— The data —
======

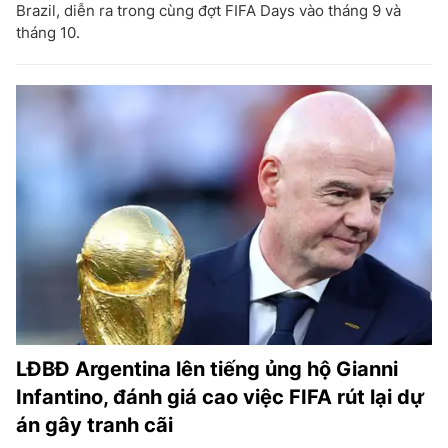
Brazil, diễn ra trong cùng đợt FIFA Days vào tháng 9 và
tháng 10.
LĐBĐ Argentina lên tiếng ủng hộ Gianni
Infantino, đánh giá cao việc FIFA rút lại dự
án gây tranh cãi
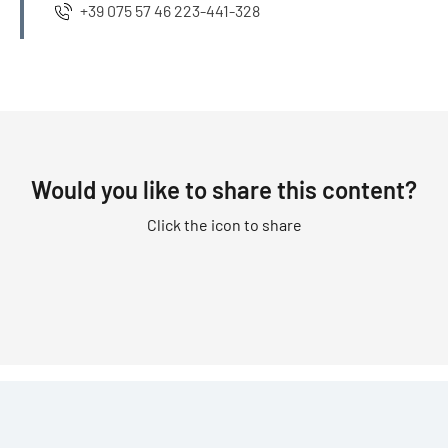
+39 075 57 46 223-441-328
Would you like to share this content?
Click the icon to share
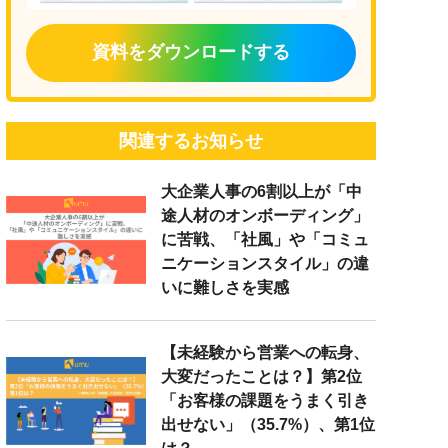
資料をダウンロードする
関連するお知らせ
大企業人事の6割以上が「中
途人材のオンボーディング」
に苦戦、「社風」や「コミュ
ニケーションスタイル」の違
いに難しさを実感
【未経験から営業への転身、
大変だったことは？】第2位
「お客様の課題をうまく引き
出せない」（35.7%）、第1位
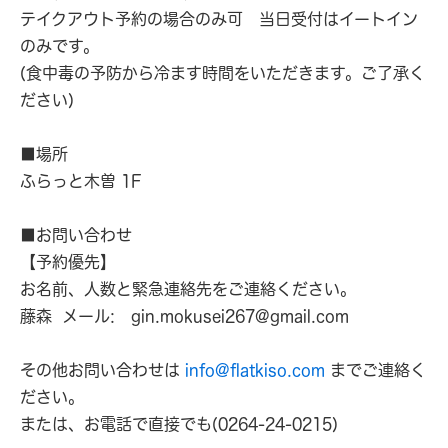
テイクアウト予約の場合のみ可 当日受付はイートイン
のみです。
(食中毒の予防から冷ます時間をいただきます。ご了承く
ださい)
■場所
ふらっと木曽 1F
■お問い合わせ
【予約優先】
お名前、人数と緊急連絡先をご連絡ください。
藤森 メール: gin.mokusei267@gmail.com
その他お問い合わせは
info@flatkiso.com
までご連絡く
ださい。
または、お電話で直接でも(0264-24-0215)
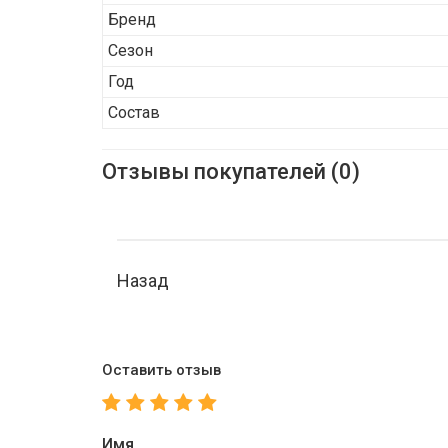
Бренд
Сезон
Год
Состав
Отзывы покупателей (0)
Назад
Оставить отзыв
Имя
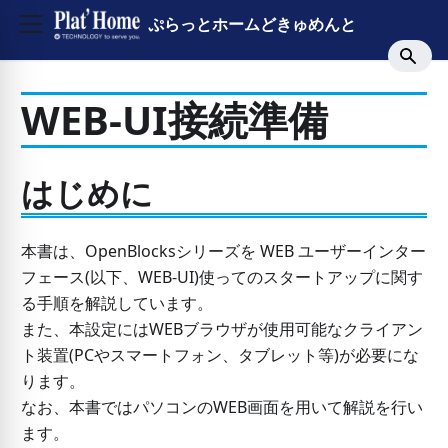
ぷらっとホームどきゅめんと
WEB-UI接続準備
はじめに
本書は、OpenBlocksシリーズを WEB ユーザーインター
フェース(以下、WEB-UI)使ってのスタートアップに関す
る手順を解説しています。
また、本設定にはWEBブラウザが使用可能なクライアン
ト装置(PCやスマートフォン、タブレット等)が必要にな
ります。
なお、本書ではパソコンのWEB画面を用いて解説を行い
ます。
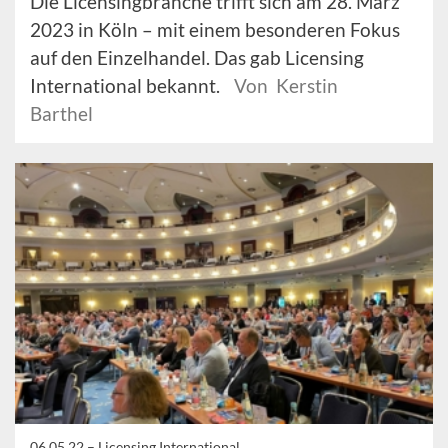
Die Licensingbranche trifft sich am 28. März
2023 in Köln – mit einem besonderen Fokus
auf den Einzelhandel. Das gab Licensing
International bekannt.
Von Kerstin
Barthel
06.05.22 –
Licensing International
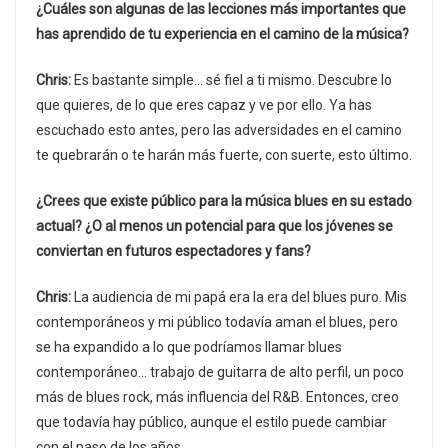
¿Cuáles son algunas de las lecciones más importantes que
has aprendido de tu experiencia en el camino de la música?
Chris:
Es bastante simple… sé fiel a ti mismo. Descubre lo
que quieres, de lo que eres capaz y ve por ello. Ya has
escuchado esto antes, pero las adversidades en el camino
te quebrarán o te harán más fuerte, con suerte, esto último.
¿Crees que existe público para la música blues en su estado
actual? ¿O al menos un potencial para que los jóvenes se
conviertan en futuros espectadores y fans?
Chris:
La audiencia de mi papá era la era del blues puro. Mis
contemporáneos y mi público todavía aman el blues, pero
se ha expandido a lo que podríamos llamar blues
contemporáneo… trabajo de guitarra de alto perfil, un poco
más de blues rock, más influencia del R&B. Entonces, creo
que todavía hay público, aunque el estilo puede cambiar
con el paso de los años.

======

— What the exercise asks —
Only the lines from the one containing "Von Kerstin" through the final line of the data should be given again, exactly and without pictures.

— Result for this task —
Von Kerstin
Barthel
06.05.22 –
Licensing International
¿Cuáles son algunas de las lecciones más importantes que
has aprendido de tu experiencia en el camino de la música?
Chris:
Es bastante simple… sé fiel a ti mismo. Descubre lo
que quieres, de lo que eres capaz y ve por ello. Ya has
escuchado esto antes, pero las adversidades en el camino
te quebrarán o te harán más fuerte, con suerte, esto último.
¿Crees que existe público para la música blues en su estado
actual? ¿O al menos un potencial para que los jóvenes se
conviertan en futuros espectadores y fans?
Chris:
La audiencia de mi papá era la era del blues puro. Mis
contemporáneos y mi público todavía aman el blues, pero
se ha expandido a lo que podríamos llamar blues
contemporáneo… trabajo de guitarra de alto perfil, un poco
más de blues rock, más influencia del R&B. Entonces, creo
que todavía hay público, aunque el estilo puede cambiar
con el paso de los años.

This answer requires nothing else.